Y, de pronto, le rodeó el cuello con los brazos; John sintió sus labios suaves
contra los suyos. Tan deliciosamente suaves, cálidos y eléctricos que
inevitablemente recordó los besos de Tres semanas en helicóptero. «¡Oooh!
¡Oooh!», la estereoscópica rubia, y «¡Aaah!, ¡aaah!», el negro super-real.
Horror, horror, horror… John intentó zafarse del abrazo, pero Lenina lo
estrechó con más fuerza.
—¿Por qué no me lo decías? —susurró, apartando la cara para poder verle.
Sus ojos aparecían llenos de tiernos reproches.

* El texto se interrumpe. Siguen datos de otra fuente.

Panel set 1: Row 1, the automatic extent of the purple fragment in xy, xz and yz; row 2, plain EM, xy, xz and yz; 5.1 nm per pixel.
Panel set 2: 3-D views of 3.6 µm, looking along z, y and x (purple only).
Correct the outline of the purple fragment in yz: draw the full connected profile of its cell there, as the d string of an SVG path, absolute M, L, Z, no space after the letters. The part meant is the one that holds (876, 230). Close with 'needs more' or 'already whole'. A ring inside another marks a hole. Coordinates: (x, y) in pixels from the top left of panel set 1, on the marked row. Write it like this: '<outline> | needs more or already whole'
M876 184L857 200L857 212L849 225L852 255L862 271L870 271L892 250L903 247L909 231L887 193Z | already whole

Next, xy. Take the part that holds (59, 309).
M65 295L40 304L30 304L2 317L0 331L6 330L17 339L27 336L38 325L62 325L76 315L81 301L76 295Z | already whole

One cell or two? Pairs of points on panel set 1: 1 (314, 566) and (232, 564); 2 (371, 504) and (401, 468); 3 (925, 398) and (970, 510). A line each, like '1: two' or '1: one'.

«Ni la mazmorra más lóbrega, ni el lugar más adecuado —tronaba
poéticamente la voz de la conciencia—, ni la más poderosa sugestión de nuestro
deseo. ¡Jamás, jamás!», decidió John.
—¡Tontuelo! —decía Lenina—. ¡Con lo que yo te deseaba! Y si tú me
deseabas también, ¿por qué no…?
—Pero, Lenina… —empezó a protestar John.
Y como inmediatamente Lenina deshizo su abrazo y se apartó de él, John
pensó por un momento que había comprendido su muda alusión.
Pero cuando Lenina se desabrochó la cartuchera de charol blanco y la
colgó cuidadosamente del respaldo de una silla, John empezó a sospechar que
se había equivocado.
—¡Lenina! —repitió, con aprensión.
Lenina se llevó una mano al cuello y dio un fuerte tirón hacia abajo. La
blanca blusa de marino se abrió por la costura; la sospecha se transformó en
certidumbre.
—Lenina, ¿qué haces?
¡Zas, zas! La respuesta de Lenina fue muda. Emergió de sus pantalones
acampanados. Su ropa interior, de una sola pieza, era como una leve cáscara
rosada. La T de oro del Archichantre Comunal brillaba en su pecho.

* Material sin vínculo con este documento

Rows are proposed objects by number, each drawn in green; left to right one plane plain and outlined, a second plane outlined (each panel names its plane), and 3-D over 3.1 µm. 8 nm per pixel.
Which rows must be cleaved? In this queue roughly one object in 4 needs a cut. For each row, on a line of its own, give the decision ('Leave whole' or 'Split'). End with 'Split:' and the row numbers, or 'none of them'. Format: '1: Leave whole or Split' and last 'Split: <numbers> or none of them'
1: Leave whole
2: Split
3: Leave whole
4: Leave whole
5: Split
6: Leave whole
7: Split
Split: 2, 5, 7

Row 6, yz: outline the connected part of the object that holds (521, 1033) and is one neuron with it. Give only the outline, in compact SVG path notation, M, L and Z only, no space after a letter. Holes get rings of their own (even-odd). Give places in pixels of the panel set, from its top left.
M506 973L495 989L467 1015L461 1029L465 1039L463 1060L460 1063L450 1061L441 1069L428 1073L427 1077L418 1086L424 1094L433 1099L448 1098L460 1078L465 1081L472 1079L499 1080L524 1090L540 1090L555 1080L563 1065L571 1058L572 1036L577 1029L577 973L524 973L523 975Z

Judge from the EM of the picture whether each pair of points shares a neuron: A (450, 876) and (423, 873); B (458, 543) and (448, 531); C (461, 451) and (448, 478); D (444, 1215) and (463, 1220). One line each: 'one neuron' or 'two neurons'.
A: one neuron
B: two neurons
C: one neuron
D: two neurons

«Por esos senos que a través de las rejas de la ventana penetran en los ojos
de los hombres…» Las palabras cantarinas, tonantes, mágicas, la hacían
aparecer doblemente peligrosa, doblemente seductora. ¡Suaves, suaves, pero
cuán penetrantes! Horadando la razón, abriendo túneles en las más firmes
decisiones… «Los juramentos más poderosos son como paja ante el fuego de la
sangre. Abstente, o de lo contrario…»
¡Zas! La rosada redondez se abrió en dos, como una manzana limpiamente
partida. Unos brazos que se agitaban, el pie derecho que se levanta; después el
izquierdo, y la sutil prenda queda en el suelo, sin vida y como deshinchada.